In the following, the algorithm to recreate the skipped pages is called "expansion".
Please note that the expansion must take place before an apply-log operation. The apply-log algorithm works on a data file where all pages are at their correct places. Apply-log can modify initially unused pages. Hence those must also be present at the right places in the data file, and have the right LSN.
In MEB 3.9.0, a sequential algorithm is used, which detects skipped pages by a mismatch of a page number and the current write position in the expanded file. Empty pages are inserted until the page number matches the current write position.
If the last page from the backup file is below the free limit from the table space header, empty pages are appended up to the free limit. If the resulting page is below the table space size from the table space header, zero pages are appended up to the table space size.
Backup cannot shrink table spaces
What users really want, is a feature to remove unused pages from a table space, and make the data file(s) smaller.
MEB cannot help with it. Every InnoDB page has a page number, which corresponds to its position in a data file. The InnoDB tablespaces contain tree structures, where a page can reference one or more other pages. These references are done by page numbers. Hence it is vital that every page retains its position in a data file. If there are unused pages among used pages, the used pages cannot be simply shifted down in a file to take the place of an unused page.

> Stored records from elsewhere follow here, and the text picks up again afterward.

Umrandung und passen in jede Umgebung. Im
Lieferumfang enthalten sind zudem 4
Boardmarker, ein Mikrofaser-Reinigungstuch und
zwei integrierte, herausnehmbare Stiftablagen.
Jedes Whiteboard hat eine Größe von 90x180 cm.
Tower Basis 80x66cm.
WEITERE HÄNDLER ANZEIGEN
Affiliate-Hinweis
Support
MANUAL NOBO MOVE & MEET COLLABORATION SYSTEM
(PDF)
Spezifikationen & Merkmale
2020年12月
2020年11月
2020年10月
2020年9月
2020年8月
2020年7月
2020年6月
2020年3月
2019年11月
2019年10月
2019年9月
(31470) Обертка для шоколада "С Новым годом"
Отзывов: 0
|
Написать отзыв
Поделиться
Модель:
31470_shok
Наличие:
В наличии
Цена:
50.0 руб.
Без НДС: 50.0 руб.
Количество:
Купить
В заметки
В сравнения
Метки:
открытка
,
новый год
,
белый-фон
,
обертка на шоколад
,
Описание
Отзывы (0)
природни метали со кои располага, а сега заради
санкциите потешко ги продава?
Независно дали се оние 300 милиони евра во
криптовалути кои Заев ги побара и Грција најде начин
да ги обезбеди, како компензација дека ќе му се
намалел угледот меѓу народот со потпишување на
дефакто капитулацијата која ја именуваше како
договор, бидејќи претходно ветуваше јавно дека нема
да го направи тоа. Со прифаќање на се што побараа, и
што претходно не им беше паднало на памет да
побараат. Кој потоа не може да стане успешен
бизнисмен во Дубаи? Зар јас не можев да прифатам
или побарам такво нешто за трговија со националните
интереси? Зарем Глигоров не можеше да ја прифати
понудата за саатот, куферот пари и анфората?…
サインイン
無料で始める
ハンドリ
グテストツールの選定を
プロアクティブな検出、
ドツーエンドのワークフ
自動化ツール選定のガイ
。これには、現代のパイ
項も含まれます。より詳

If one wants to change a position of a page, one must assign it a new page number (the one that corresponds to its new place) and modify the page number in all places that reference the page. This means that a bunch of random-access page-read and page-write operations can be necessary for each shifted page.
If a table has a single-file table space (innodb-file-per-table=ON) then an OPTIMIZE TABLE statement would create a new tablespaace with freshly constructed trees and thus take the minimum amount of space. Unfortunately that operation can put a too big burden on the database. With MEB, one could think of a workaround. Do a backup of the table, restore it to a temporary place, run a server on it, OPTIMIZE TABLE, and transport the resulting tablespace to the original server.